-- DATA TO USE follows --

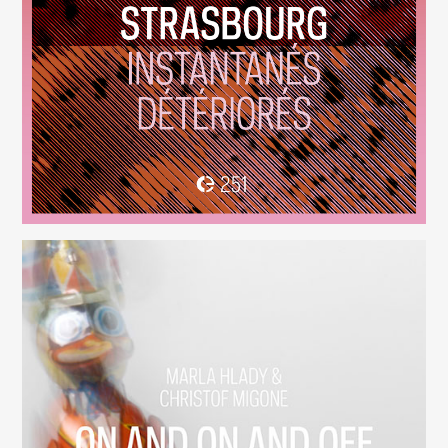
Instantanés Détériorés
(251)
On And On And Off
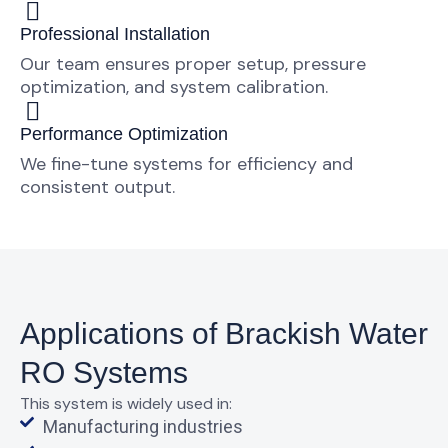
Professional Installation
Our team ensures proper setup, pressure
optimization, and system calibration.
Performance Optimization
We fine-tune systems for efficiency and
consistent output.
Applications of Brackish Water
RO Systems
This system is widely used in:
Manufacturing industries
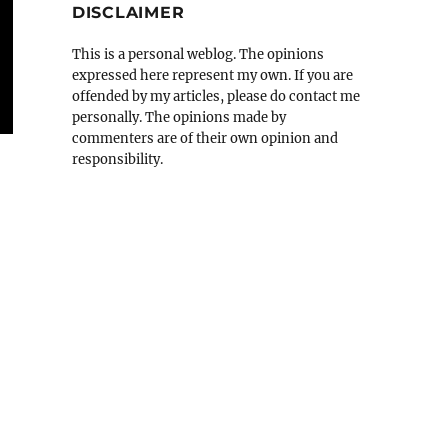
DISCLAIMER
This is a personal weblog. The opinions
expressed here represent my own. If you are
offended by my articles, please do contact me
personally. The opinions made by
commenters are of their own opinion and
responsibility.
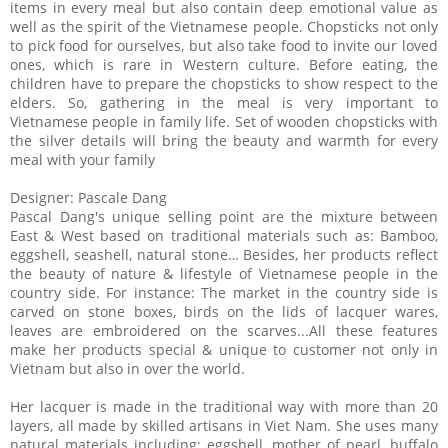
items in every meal but also contain deep emotional value as
well as the spirit of the Vietnamese people. Chopsticks not only
to pick food for ourselves, but also take food to invite our loved
ones, which is rare in Western culture. Before eating, the
children have to prepare the chopsticks to show respect to the
elders. So, gathering in the meal is very important to
Vietnamese people in family life. Set of wooden chopsticks with
the silver details will bring the beauty and warmth for every
meal with your family
Designer: Pascale Dang
Pascal Dang's unique selling point are the mixture between
East & West based on traditional materials such as: Bamboo,
eggshell, seashell, natural stone… Besides, her products reflect
the beauty of nature & lifestyle of Vietnamese people in the
country side. For instance: The market in the country side is
carved on stone boxes, birds on the lids of lacquer wares,
leaves are embroidered on the scarves...All these features
make her products special & unique to customer not only in
Vietnam but also in over the world.
Her lacquer is made in the traditional way with more than 20
layers, all made by skilled artisans in Viet Nam. She uses many
natural materials including: eggshell, mother of pearl, buffalo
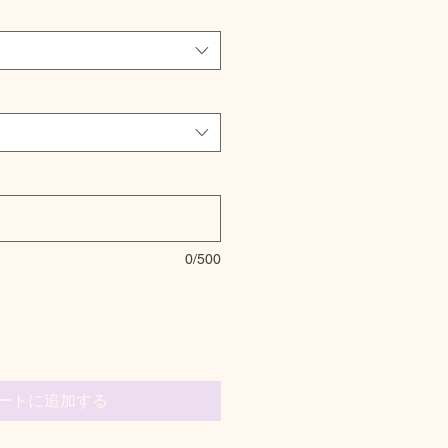
0/500
ートに追加する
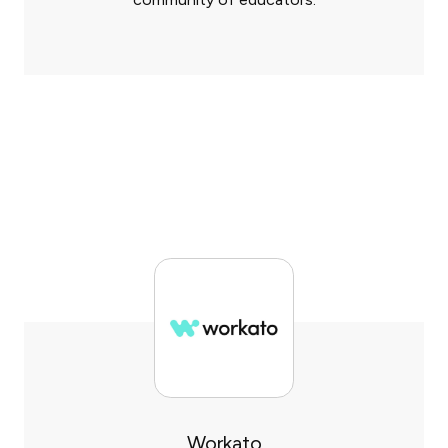
Workato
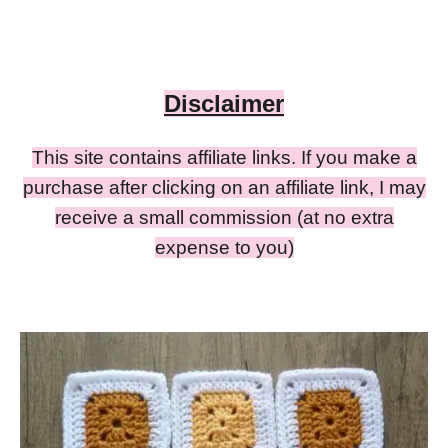
Disclaimer
This site contains affiliate links. If you make a
purchase after clicking on an affiliate link, I may
receive a small commission (at no extra
expense to you)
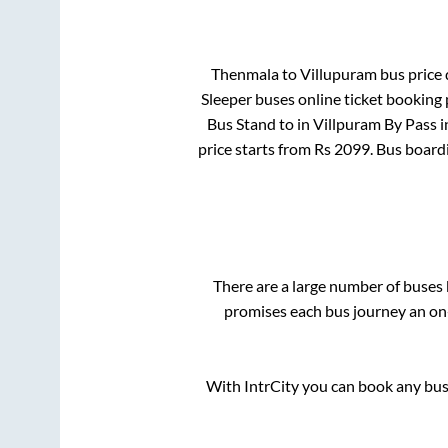
Thenmala
to
Villupuram
bus price 
Sleeper
buses online ticket booking 
Bus Stand
to in
Villpuram By Pass
i
price starts from Rs
2099
. Bus board
There are a large number of buse
promises each bus journey an on-
With IntrCity you can book any bus 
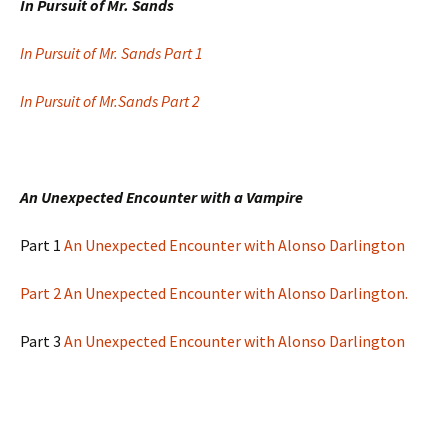
In Pursuit of Mr. Sands
In Pursuit of Mr. Sands Part 1
In Pursuit of Mr.Sands Part 2
An Unexpected Encounter with a Vampire
Part 1
An Unexpected Encounter with Alonso Darlington
Part 2 An Unexpected Encounter with Alonso Darlington.
Part 3
An Unexpected Encounter with Alonso Darlington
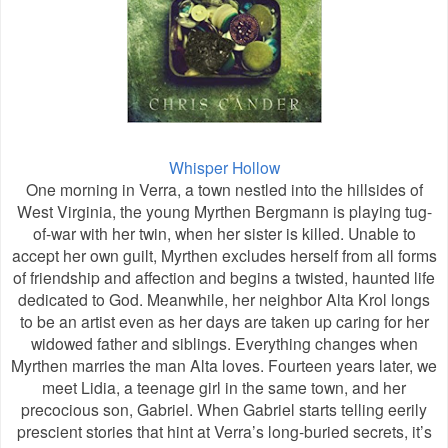
Whisper Hollow
One morning in Verra, a town nestled into the hillsides of
West Virginia, the young Myrthen Bergmann is playing tug-
of-war with her twin, when her sister is killed. Unable to
accept her own guilt, Myrthen excludes herself from all forms
of friendship and affection and begins a twisted, haunted life
dedicated to God. Meanwhile, her neighbor Alta Krol longs
to be an artist even as her days are taken up caring for her
widowed father and siblings. Everything changes when
Myrthen marries the man Alta loves. Fourteen years later, we
meet Lidia, a teenage girl in the same town, and her
precocious son, Gabriel. When Gabriel starts telling eerily
prescient stories that hint at Verra’s long-buried secrets, it’s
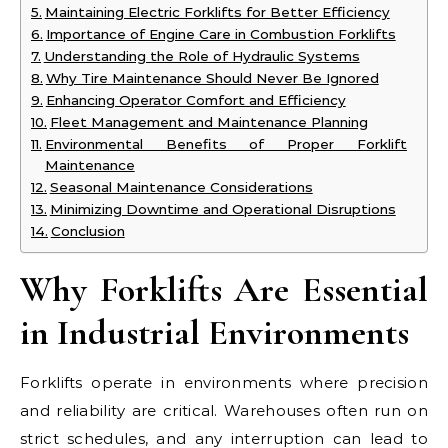
Maintaining Electric Forklifts for Better Efficiency
Importance of Engine Care in Combustion Forklifts
Understanding the Role of Hydraulic Systems
Why Tire Maintenance Should Never Be Ignored
Enhancing Operator Comfort and Efficiency
Fleet Management and Maintenance Planning
Environmental Benefits of Proper Forklift
Maintenance
Seasonal Maintenance Considerations
Minimizing Downtime and Operational Disruptions
Conclusion
Why Forklifts Are Essential
in Industrial Environments
Forklifts operate in environments where precision
and reliability are critical. Warehouses often run on
strict schedules, and any interruption can lead to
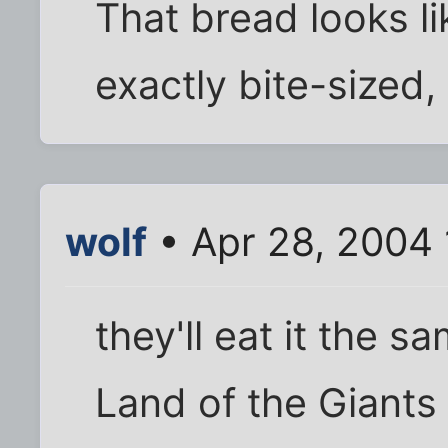
That bread looks lik
exactly bite-sized, i
wolf
• Apr 28, 2004 
they'll eat it the 
Land of the Giants 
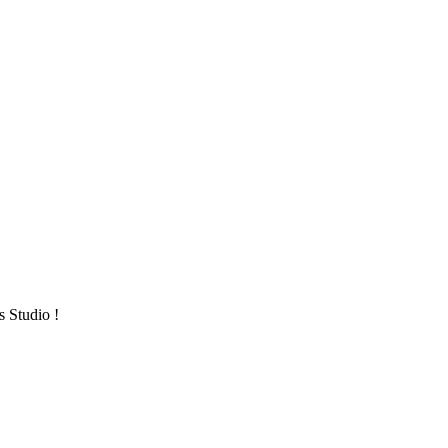
s Studio !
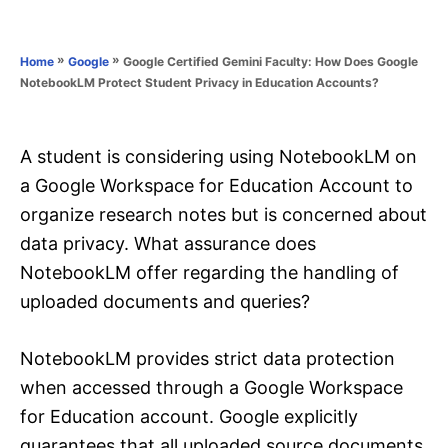
e
e
d
g
o
o
»
»
Google Certified Gemini Faculty: How Does Google
Home
Google
n
r
NotebookLM Protect Student Privacy in Education Accounts?
i
e
s
A student is considering using NotebookLM on
a Google Workspace for Education Account to
organize research notes but is concerned about
data privacy. What assurance does
NotebookLM offer regarding the handling of
uploaded documents and queries?
NotebookLM provides strict data protection
when accessed through a Google Workspace
for Education account. Google explicitly
guarantees that all uploaded source documents,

-- DATA TO USE concluded --

Show a copy of each line from the records above in which the string "uploaded" occurs.

SOLVED EXERCISE
uploaded documents and queries?
guarantees that all uploaded source documents,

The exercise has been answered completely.